Extracted records:
◇ ◇ ◇ ◇

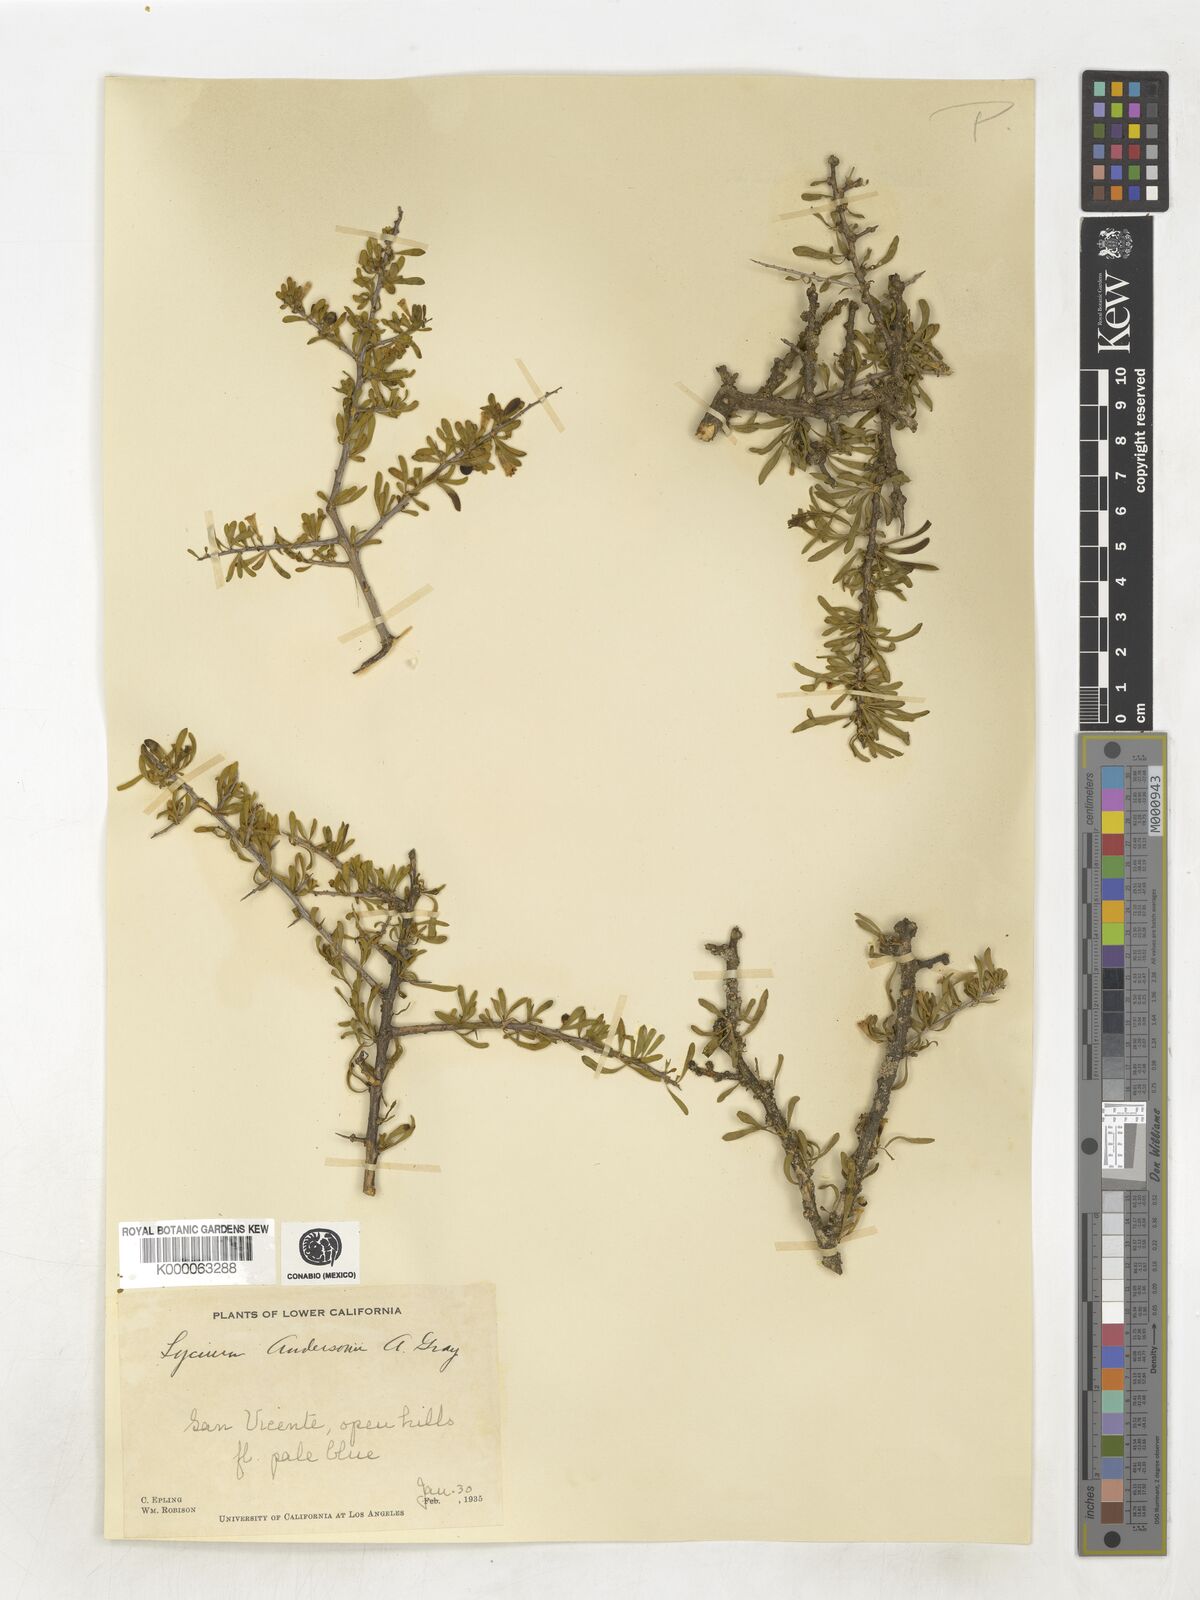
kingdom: Plantae
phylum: Tracheophyta
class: Magnoliopsida
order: Solanales
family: Solanaceae
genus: Lycium
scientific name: Lycium andersonii
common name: Water-jacket
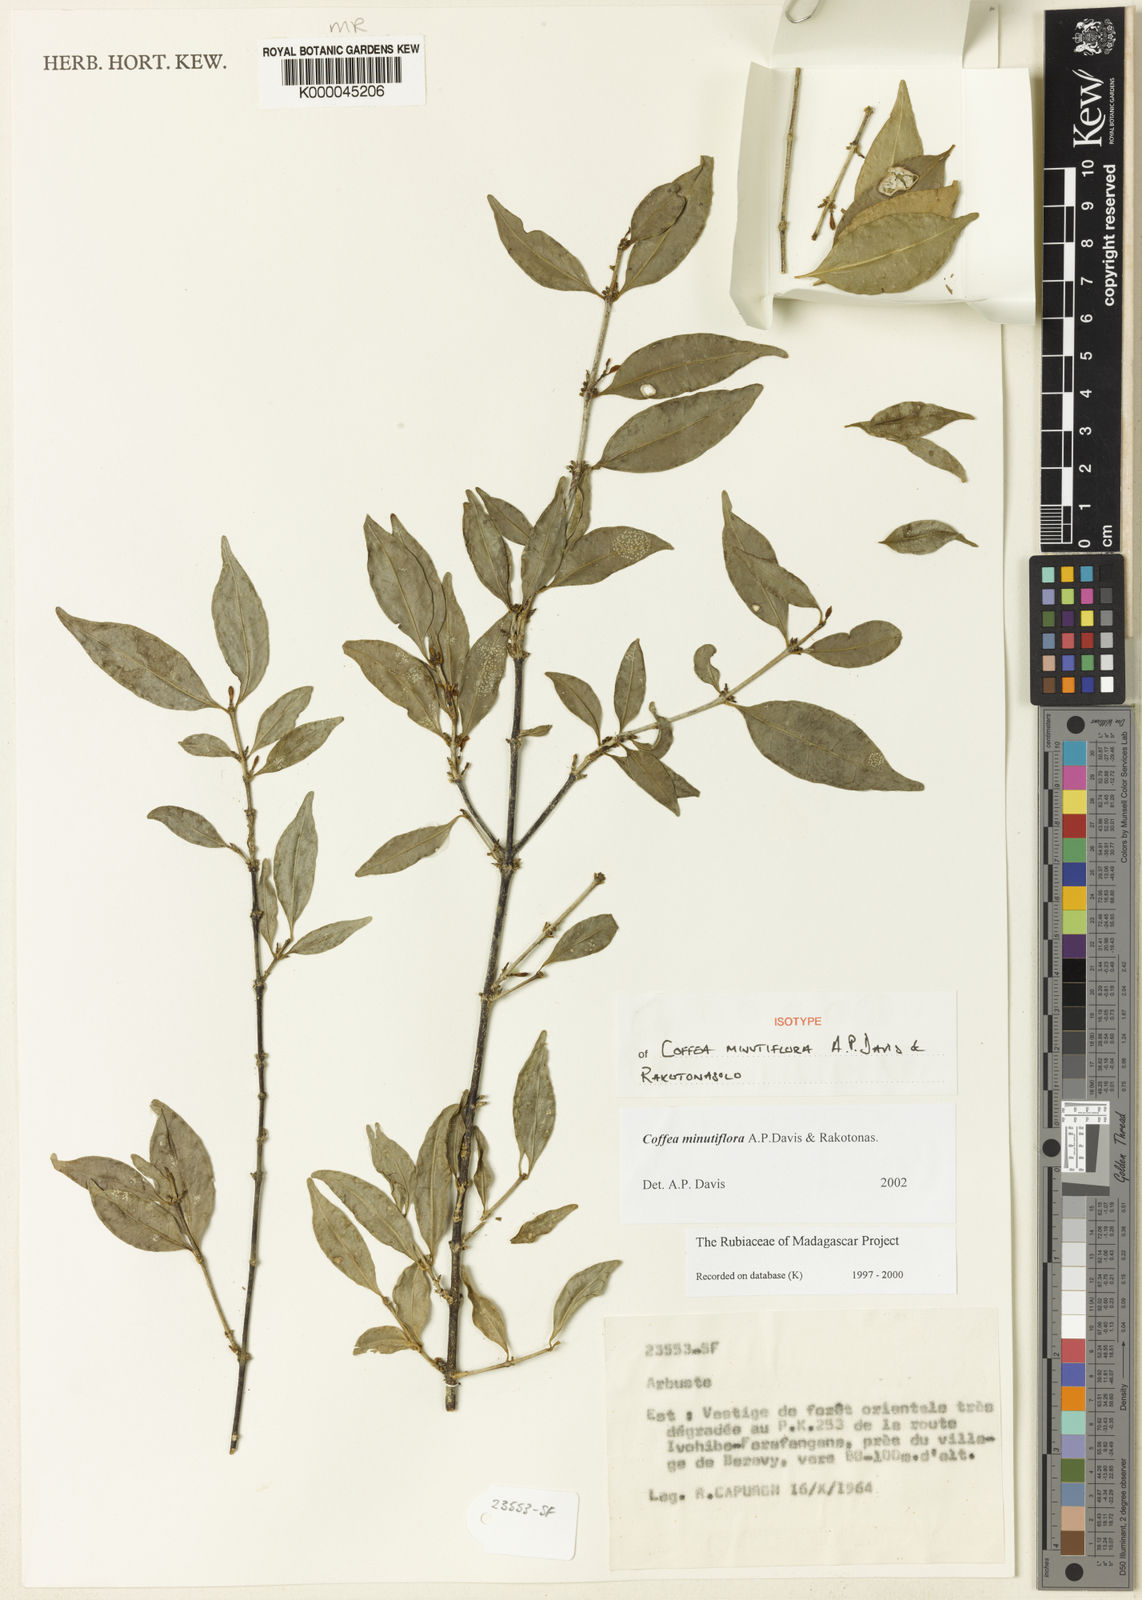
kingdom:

◇ ◇ ◇ ◇

Update the data above by changing "common name" to "vernacular name" wherever it occurs, leaving every other line unchanged. Omit the pictures from your answer.

Correct answer:
kingdom: Plantae
phylum: Tracheophyta
class: Magnoliopsida
order: Solanales
family: Solanaceae
genus: Lycium
scientific name: Lycium andersonii
vernacular name: Water-jacket
kingdom:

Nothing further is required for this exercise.